TASK PROMPT:
Render the material as a Markdown table with the columns "No." and "Line", numbering each row and omitting blank lines. Begin at the line that contains "At which category" and continue through the end of the material, including both ends.

═══ PROVIDED MATERIAL ═══

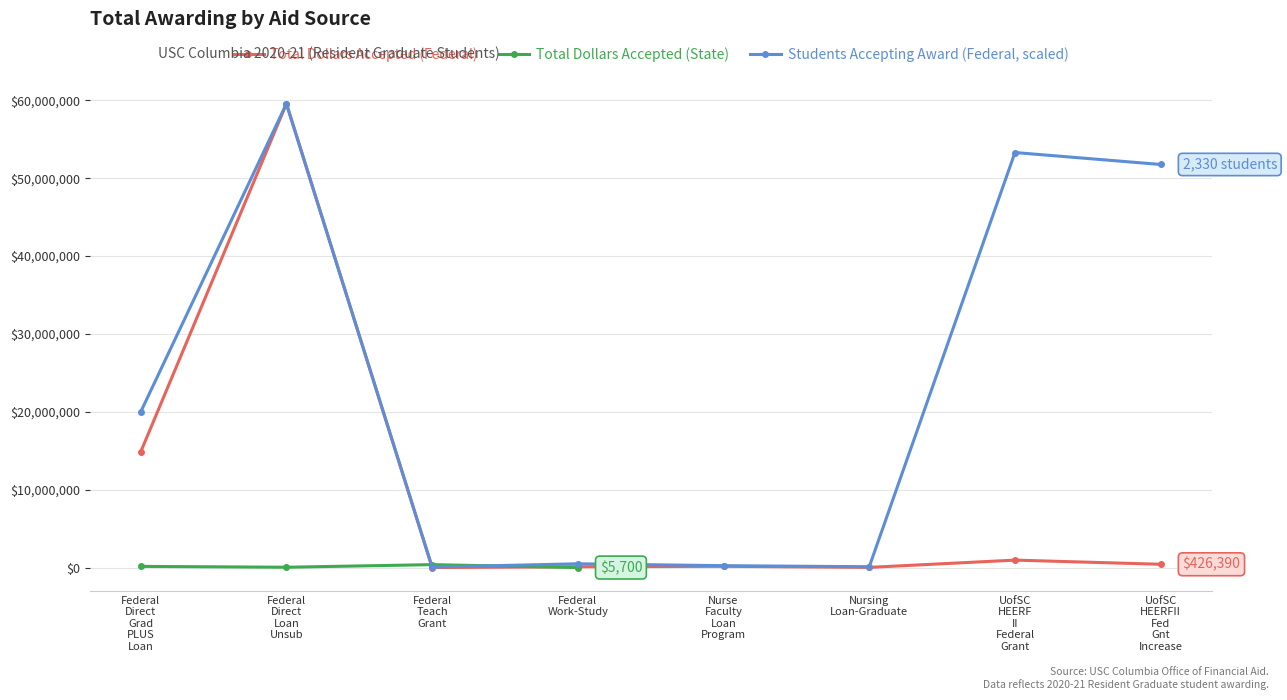

Where do Total Dollars Accepted (Federal) and Total Dollars Accepted (State) first cross each other?

Federal
Direct
Loan
Unsub and Federal
Teach
Grant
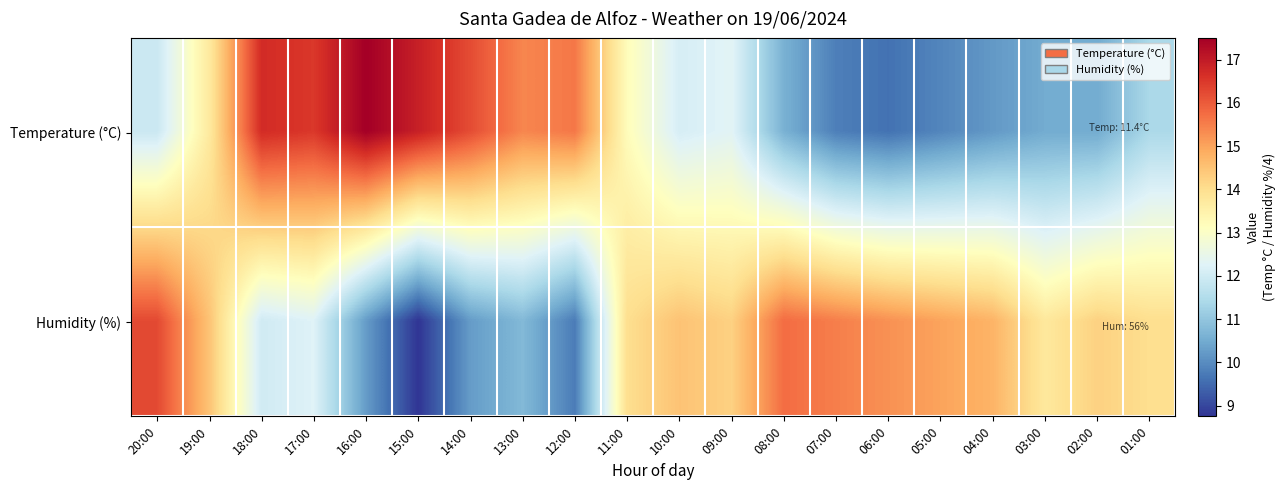

At which category is the sum across all series the highest?

17:00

═══

RESULT:
| No. | Line |
|---|---|
| 1 | At which category is the sum across all series the highest? |
| 2 | 17:00 |